Evidence of ancient settlement around the village include a number of ringfort, bawn, enclosure and crannog sites in the townlands of Claregalway, Cloonacauneen, Lydacan and Pollaghrevagh.

Among the larger historical sites, within the village bounds on the banks of the River Clare, are Claregalway Friary, founded in mid-13th century, and a Norman tower house dating to the 16th century.

According to the Annals of Connacht, O'Domnaill (of the O'Donnell's of Tírconnell) and Macwilliam Burke (of the Burkes of Mayo "burnt the town" of Claregalway in

In 2001, a restoration of an old bridge over the old course of the River Clare was completed. These nine stone arches are above the level of the current road.

19th-century view showing the abbey, the old bridge and the tower

The civil parish of Claregalway (Baile Chláir) is approximately 50 km2 in area and spans 29 townlands. Some of the larger townlands include Carnmore, Lydican, Loughgeorge and Cregboy. Lydican is notable as the origin of the Irish ancestors (Patrick Lynch) of Che Guevara. Lydican was the site of an O'Heyne Castle and the last of the chieftains, Connor Crone O Heyne, was living there in 1612. The lands of the O'Heyne chieftains were confiscated in the late 17th century and it was then that the Lynches took up residence there. The Lynches principal holdings were in the city of Galway.

Until September 2017, the village sat at the junction of the busy N17 and N18 national primary routes with over 27,000 vehicles having formerly passed through the village every day.

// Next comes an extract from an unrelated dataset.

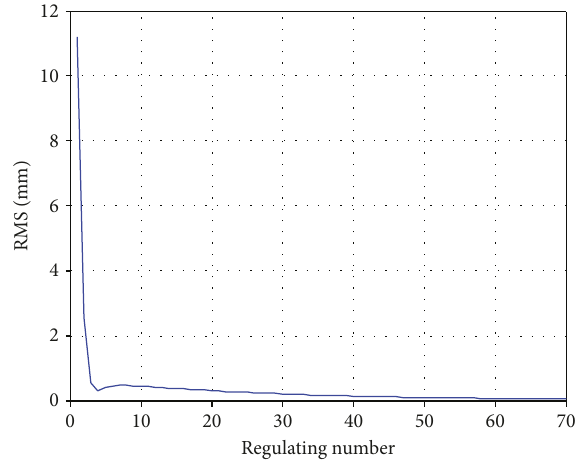
Figure 6: Root mean square (RMS) based on 25 Adaptive algorithm parameters of the fuzzy observers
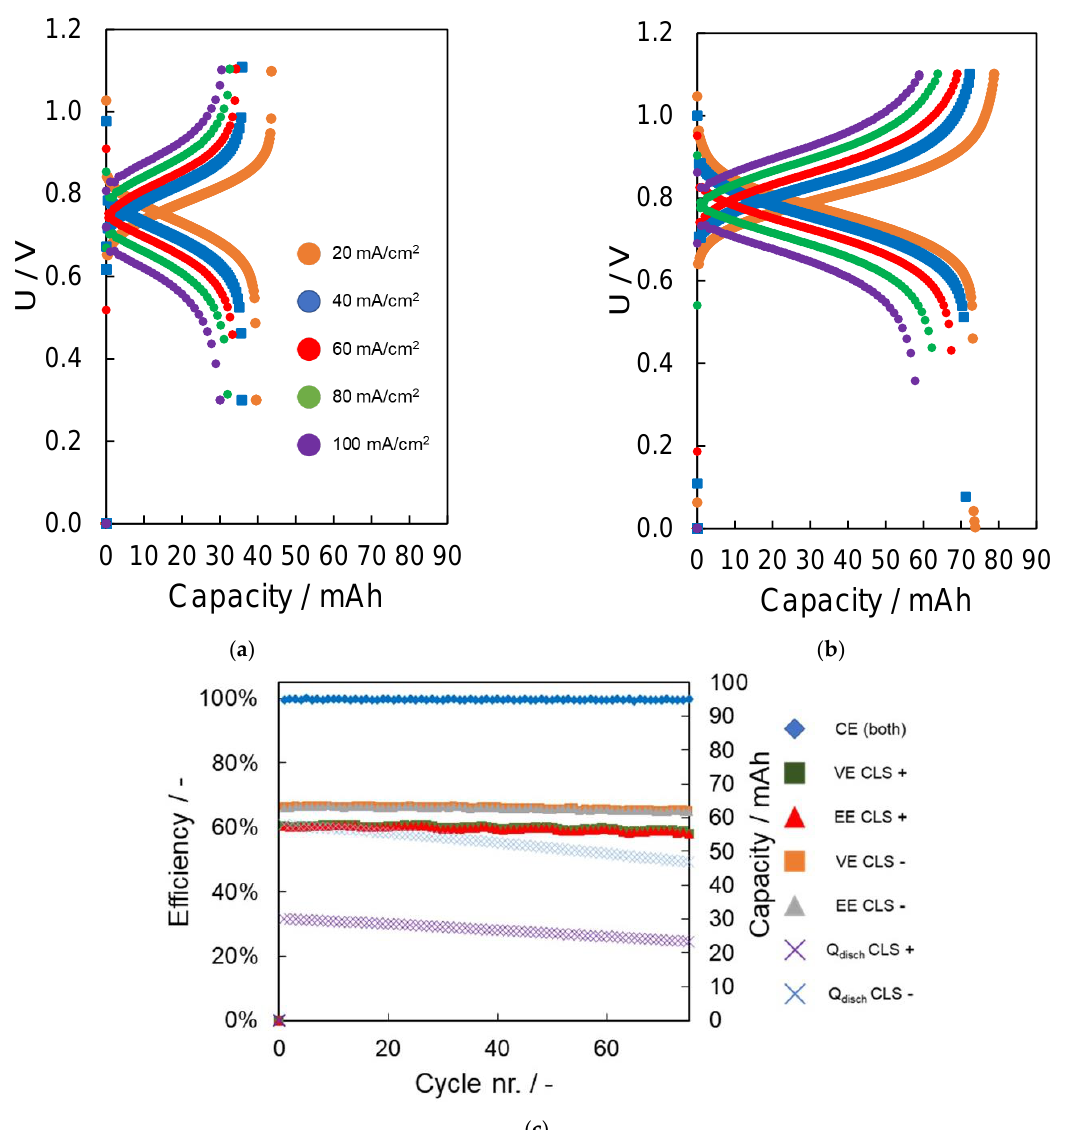
Figure 8 . Comparison of charge/discharge profiles at different current densities (20, 40, 60, 80 and 100 mA/cm 2 ) for batteries using different capacity-limiting sides (CLS): ( a ) 0.1 M AQDS in 1 M NaCl vs. 0.1 M Na 4 [Fe(CN) 6 ] in 1 M NaCl, ( b ) 0.08 M AQDS in 1 M NaCl vs. 0.2 M Na 4 [Fe(CN) 6 ] in 1 M NaCl, using pretreated Nafion 212 ® membrane. ( c ) Comparison of the voltage and energy efficiencies for both batteries in 100 cycles at 100 mA/cm 2 . Coulombic efficiency (almost equal for both batteries): blue diamond. Voltage efficiency: green and orange squares (Na 4 [Fe(CN) 6 and AQDS as CLS, respectively). Energy efficiency: red and grey triangles (Na 4 [Fe(CN) 6 and AQDS as CLS, respectively). Discharge capacity: blue and purple crosses. (Na 4 [Fe(CN) 6 and AQDS as CLS, respectively).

In early 2026 it was reported that Claregalway was the subject of a proposed Galway County Council "masterplan aimed at regenerating the village and transforming it into a small town". As of May 2026, a proposed Claregalway by-pass was included in the National Development Plan for the first time.

==Demographics==
The population of the village more than tripled in size in the 20 years between the 2002 and 2022. The village is within the commuter belt of Galway City, with the 2022 census indicating that over 50% of people in the village had commutes of more than 15 minutes.

===Irish language===
According to the 2022 census, there were 1,632 people living in Baile Chláir, of which less than 2% indicated that they spoke Irish every day outside of the education system. This makes Baile Chláir one of the weakest Gaeltacht towns in the country, with the majority of the population speaking English.

==Culture==
Claregalway hosts a drama festival each year in March. Compántas Lir is an amateur drama group which is based in Claregalway and Carnmore.

==Education==
Coláiste Bhaile Chláir is a co-educational secondary school in Claregalway. As of December 2024, it had an enrollment of over 1,270.

==Sport==
Claregalway CLG is the local Gaelic Athletic Association (GAA) club.

The local basketball club participates in local leagues at underage through to senior level.

Claregalway Handball club opened a new-arena style handball alley in 2018.

==Notable residents==
- Dana Rosemary Scallon, Irish singer and former MEP.